The Russian peacekeeping mission in Nagorno-Karabakh said through its telegram channel on Saturday that 12 tons of humanitarian cargo had been delivered from the Chkalovsky airport near Moscow to Yerevan’s Erebuni airport and then into Nagorno-Karabakh. The Russian side said the peacekeepers had already handed over basic necessities and food packages to 324 families in the Martuni area of Nagorno-Karabakh.
A video with several trucks with the inscription ‘Russian Army’ on them, with one of them driving out of a cargo plane presumably at a Yerevan airport and the column then traveling presumably to Nagorno-Karabakh, appeared on the internet the same day.
Telegram channels in Azerbaijan alleged that authorities in Baku prohibited an AN-148 plane of Russia’s Air Force from flying into Armenia through Azerbaijani airspace and that the aircraft allegedly carrying weapons had to make a detour to reach Armenia via Iran.
Officials in Baku, Moscow or Yerevan have not commented on the matter.
Meanwhile, Davit Babayan, a de facto foreign minister of Nagorno-Karabakh, described as “information terrorism” reports made by Azerbaijani media about the transfer of military equipment to Nagorno-Karabakh through the Lachin corridor – a five-kilometer-wide strip of land that connects the region to Armenia and is controlled by Russian peacekeepers.
He claimed Azerbaijan may use it as a pretext for another provocation against the region’s ethnic Armenians in order “to undermine the agreement” regarding the Lachin corridor.
“First of all, [it is done] to intimidate people to show them that they [Azerbaijan] may block all flows along the corridor at any moment, including cargo and passenger traffic in order to paralyze Artsakh [Nagorno-Karabakh],” Babayan said.
“Naturally, no military equipment has been transported, because there are cameras, everything is under surveillance. This is not so, but they will periodically say such things, trying to resort to provocations. This is typical of Azerbaijan,” the Karabakh official added.

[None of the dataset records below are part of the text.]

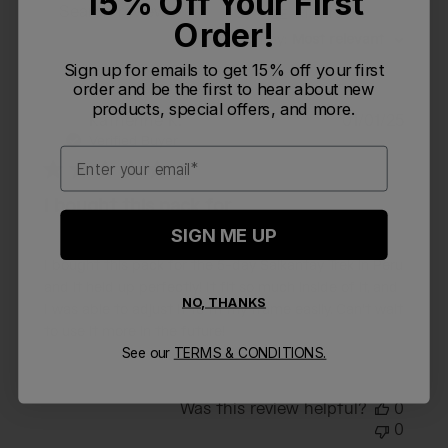
15% Off Your First
Filters
Search reviews
Order!
Sort by
:
Most relevant
Sign up for emails to get 15% off your first
order and be the first to hear about new
products, special offers, and more.
Publi
Katherine K.
01/01/25
KK
date
Verified Buyer
Email
I bought this pack for
SIGN ME UP
I bought this pack for the 5-day Salkantay Trek in Peru
and it held up perfectly! It fit so much inside of it, and
NO, THANKS
I was able to adjust it to fit my frame easily. Can't wait
to use it more in the future!
See our
TERMS & CONDITIONS.
Was this review helpful?
0
0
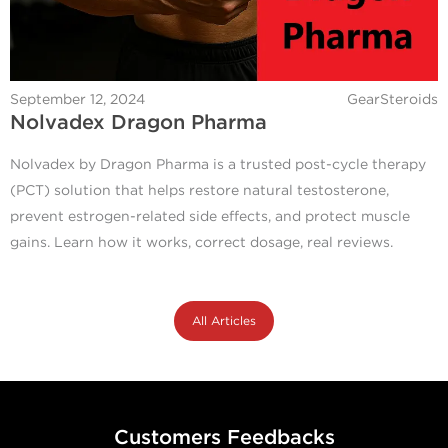
September 12, 2024
GearSteroids
Nolvadex Dragon Pharma
Nolvadex by Dragon Pharma is a trusted post-cycle therapy
(PCT) solution that helps restore natural testosterone,
prevent estrogen-related side effects, and protect muscle
gains. Learn how it works, correct dosage, real reviews.
All Articles
Customers Feedbacks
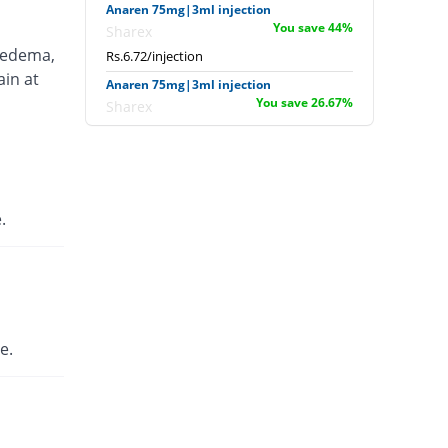
Anaren 75mg|3ml injection
You save 44%
Sharex
 edema,
Rs.6.72/injection
ain at
Anaren 75mg|3ml injection
You save 26.67%
Sharex
Rs.8.8/injection
Ardi 75mg|3ml injection
8.33% Pricey
English Pharma
Rs.13/injection
.
Artecid 75mg|3ml injection
8.33% Pricey
Bio Labs
Rs.13/injection
Artifen 75mg|3ml injection
946.33% Pricey
Abbott
e.
Laboratories
Rs.125.56/injection
Axflam 75mg|3ml injection
100% Pricey
Alina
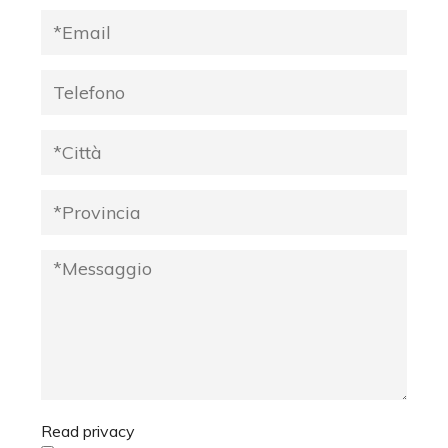
Read privacy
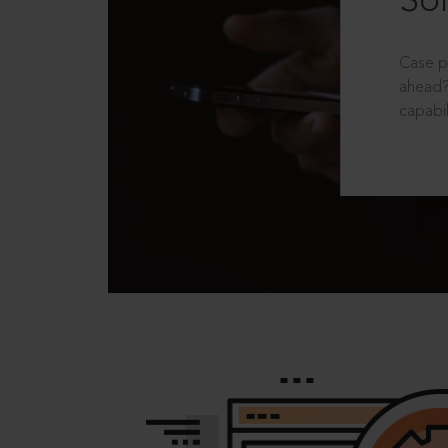
Sol
Case p
ahead?
capabil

Official Baku has not commented on these accusations coming from Nagorno-Karabakh one week after a large rally in Stepanakert supporting the appeal of the region’s parliament to Russia for its continued military presence and “additional political and military mechanisms” to be put in place. The Karabakh lawmakers also demanded that Armenia’s government must be careful about recognizing Azerbaijan’s territorial integrity through a bilateral peace treaty that has been discussed by Yerevan and Baku in recent weeks.
Armenia and Azerbaijan have accused each other of ceasefire violations over the weekend along their tense border ahead of another round of talks between the two rivals.
The fresh tensions came as Armenian Foreign Minister Ararat Mirzoyan and his Azerbaijani counterpart, Jeyhun Bayramov, were set to meet in Washington on November 7 for peace talks hosted by U.S. Secretary of State Antony Blinken.